Vater Beat Meier lässt sich davon nicht abschrecken. Im Gegenteil. Er ermittelt sogar auf eigene Faust, spricht mit Leuten und sucht Kontakt zu den Tätern: «Die ganze Wahrheit muss ans Licht kommen. Die Behörden leisten zwar Top-Arbeit. Doch im Spital sprach mein Sohn von mehr als nur drei Angreifern.»

Für Meier ist klar: «Die Attacke auf der Schützenmattwiese löste den Selbstmord von Alain aus.» Er zeigt BLICK das letzte SMS von seinem Sohn: «Papa. Ich getraue mich nicht auf die Strasse. Ich habe Angst. Ich möchte von zu Hause aus arbeiten. Es ist gefährlich auf der Strasse.» Beat Meier findet kaum Worte: «Ich versuchte ihn zu erreichen, ohne Erfolg.» Eine böse Vorahnung überkommt ihn. Er fährt zu Alains Wohnung, schliesst die Tür auf – und findet seinen Sohn. Der ist zu diesem Zeitpunkt bereits tot. Die schrecklichen Bilder verfolgen den Vater bis heute.

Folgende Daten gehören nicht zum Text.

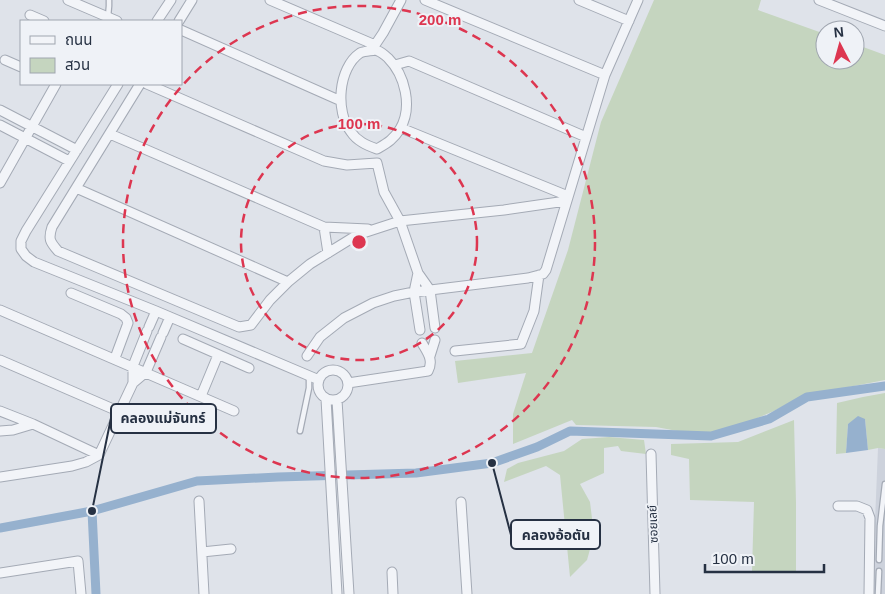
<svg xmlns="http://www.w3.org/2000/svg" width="885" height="594" viewBox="0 0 885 594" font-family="Arial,'Noto Sans Thai',sans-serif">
  <rect width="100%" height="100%" fill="#dfe3ea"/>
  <!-- built -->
  <path fill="#cdd2dc" d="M878,448L885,449V594H872Z"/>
  <!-- green -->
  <path fill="#c5d5bf" d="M654,0H761L758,10L825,34V60H855V44L885,55V380L802,396L774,411L741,425L707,434L688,433L656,427L576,425L572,420L513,444V414L526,373L458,383L455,361L532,353L568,250L601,122Z
    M885,393V449L878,448L868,450L865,419L848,424L846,453L836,454L837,403L863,397Z
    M794,420L796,503V572L752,571L754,502L690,500L689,459L671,455V444L738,442Z
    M609,437L644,440L646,454L621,451L618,446L604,448V473L580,484L590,502L594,535L587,560L570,577L560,475L546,466L504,482L507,469L518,463L564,451L582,439Z"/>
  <!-- water -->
  <path fill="#96b1ce" d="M858,416L865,419L868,450L846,453L848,424Z"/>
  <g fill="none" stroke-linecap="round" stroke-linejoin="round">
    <!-- canal -->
    <path stroke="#96b1ce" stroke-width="9" d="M92,511L96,594
      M0,528L92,511L197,481L278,477L416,473L492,463L537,447L570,431L711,436L769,419L807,397L885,386"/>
    <!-- lane casing -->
    <g stroke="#a4aab5" stroke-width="7">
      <path id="lane" d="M108,17L109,6V0
        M300,431L309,388V376
        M879,560L880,526L885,484
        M878,594L879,571"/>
    </g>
    <!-- street casing -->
    <g stroke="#a4aab5" stroke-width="11">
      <path id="street" d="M68,0L117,21
        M270,0L375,45
        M425,0L605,75
        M579,0L629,21
        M819,0L885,26
        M30,15L44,21
        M157,21L171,0
        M179,21L192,0
        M181,30L341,101
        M375,50C381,51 383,54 388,58C405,75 413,107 400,129C393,140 387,143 377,149C366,145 357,141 351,132C335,112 338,68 360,53C364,51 370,51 375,50Z
        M375,50V45L383,33L401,0
        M5,60L21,67
        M395,65L409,61L586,137
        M118,84L26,231L21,241V249L26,256L34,262L156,311L319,380
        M140,84L52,227C48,239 50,242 58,251L239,327L251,325L270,300L288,282L310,264L357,235L400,221L504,210L566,201
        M147,84L324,161L347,165L377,163L384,192L400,221L418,273L430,290L435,328
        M0,110L77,150
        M0,125L69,161
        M401,128L568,196
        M110,134L324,227L368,229
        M0,183L56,84
        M76,188L288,282
        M324,227L328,253
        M418,273L414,292L420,330
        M71,293L121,314L126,318L128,323L115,358
        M0,310L234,411
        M149,327L156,311
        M163,333L170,317
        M183,339L249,368
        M455,351L521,344L534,311L539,275
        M307,356L320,337L344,318L373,303L394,296L414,292L528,278L543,274L546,270L605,75L638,0
        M430,356L435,340
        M0,360L120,412
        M318 385a15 15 0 1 1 30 0a15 15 0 1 1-30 0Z
        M133,383L146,372L161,337
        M348,383L428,371C434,360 427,352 422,343
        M201,396L218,355
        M326,399L337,594
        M337,400L349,594
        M0,411L33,424L99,455
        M0,431L13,430L33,424
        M651,454L655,594
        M0,477L72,466L86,462L99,455L133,383V366L147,331
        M199,501L204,594
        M461,502L467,594
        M838,506H857L867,510L870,518L869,594
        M202,552L231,549
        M392,572L393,594
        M0,573L78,561L81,594"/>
    </g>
    <!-- lane -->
    <use href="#lane" stroke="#f2f4f8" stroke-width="4.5"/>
    <!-- street -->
    <use href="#street" stroke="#f2f4f8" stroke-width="9"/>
  </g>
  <!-- distance rings -->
  <g fill="none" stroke="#dd3650" stroke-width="2.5" stroke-dasharray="9 6">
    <circle cx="359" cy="242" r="118"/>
    <circle cx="359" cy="242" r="236"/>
  </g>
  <g text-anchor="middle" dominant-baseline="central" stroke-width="4" stroke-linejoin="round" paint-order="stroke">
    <!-- street labels -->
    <g font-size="12" fill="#263143" stroke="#eff2f7">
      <text transform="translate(653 524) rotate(-92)">ซอยเลย์</text>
    </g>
  </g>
  <circle cx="359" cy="242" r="8" fill="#dd3650" stroke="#eff2f7" stroke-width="2.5"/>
  <g font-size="15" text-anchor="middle" font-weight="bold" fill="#dd3650" stroke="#eff2f7" stroke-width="4" stroke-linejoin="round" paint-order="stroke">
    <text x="440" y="25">200 m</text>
    <text x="359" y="129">100 m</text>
  </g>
  <!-- callouts -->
  <path fill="none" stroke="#263143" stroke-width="2" d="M92 511L111 418M492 463L511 535"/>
  <g fill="#263143" stroke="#eff2f7" stroke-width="2">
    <circle cx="92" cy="511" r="5"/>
    <circle cx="492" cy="463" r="5"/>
  </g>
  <g fill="#eff2f7" stroke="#263143" stroke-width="2">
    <rect x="111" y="404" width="105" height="29" rx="5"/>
    <rect x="511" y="520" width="89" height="29" rx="5"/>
  </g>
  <g font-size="14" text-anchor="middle" font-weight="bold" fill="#263143">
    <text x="163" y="423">คลองแม่จันทร์</text>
    <text x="556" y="540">คลองอ้อตัน</text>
  </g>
  <!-- legend -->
  <rect x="20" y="20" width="162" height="65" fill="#eff2f7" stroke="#9fa5af"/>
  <rect x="30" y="36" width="25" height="8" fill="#f2f4f8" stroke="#9fa5af"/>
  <text x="65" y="45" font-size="15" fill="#263143">ถนน</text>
  <rect x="30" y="58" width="25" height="15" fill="#c5d5bf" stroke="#9fa5af"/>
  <text x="65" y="70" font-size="15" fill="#263143">สวน</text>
  <!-- north arrow -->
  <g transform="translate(840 45) rotate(354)"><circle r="24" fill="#eff2f7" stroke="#9fa5af"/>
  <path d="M0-4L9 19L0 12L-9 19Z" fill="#dd3650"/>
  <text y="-8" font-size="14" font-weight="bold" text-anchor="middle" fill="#263143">N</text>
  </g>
  <!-- scale -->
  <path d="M705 564v8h119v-8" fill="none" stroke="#263143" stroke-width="2.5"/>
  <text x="712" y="564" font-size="15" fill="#263143" stroke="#eff2f7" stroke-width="4" paint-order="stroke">100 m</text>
</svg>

Er machte freiwillig eine ambulante Therapie: «Zeichnen hat mir geholfen.» Mittlerweile seien die Szenen in seinem Kopf nur noch verschwommen.

Seinen Sohn wird er aber nie vergessen. «Alain ist immer bei mir», sagt Beat Meier. Aus der Asche des Toten wächst eine Eiche. «Wenn der Baum stark genug ist», sagt der Vater, «verpflanze ich ihn in der Wildnis von Alaska.»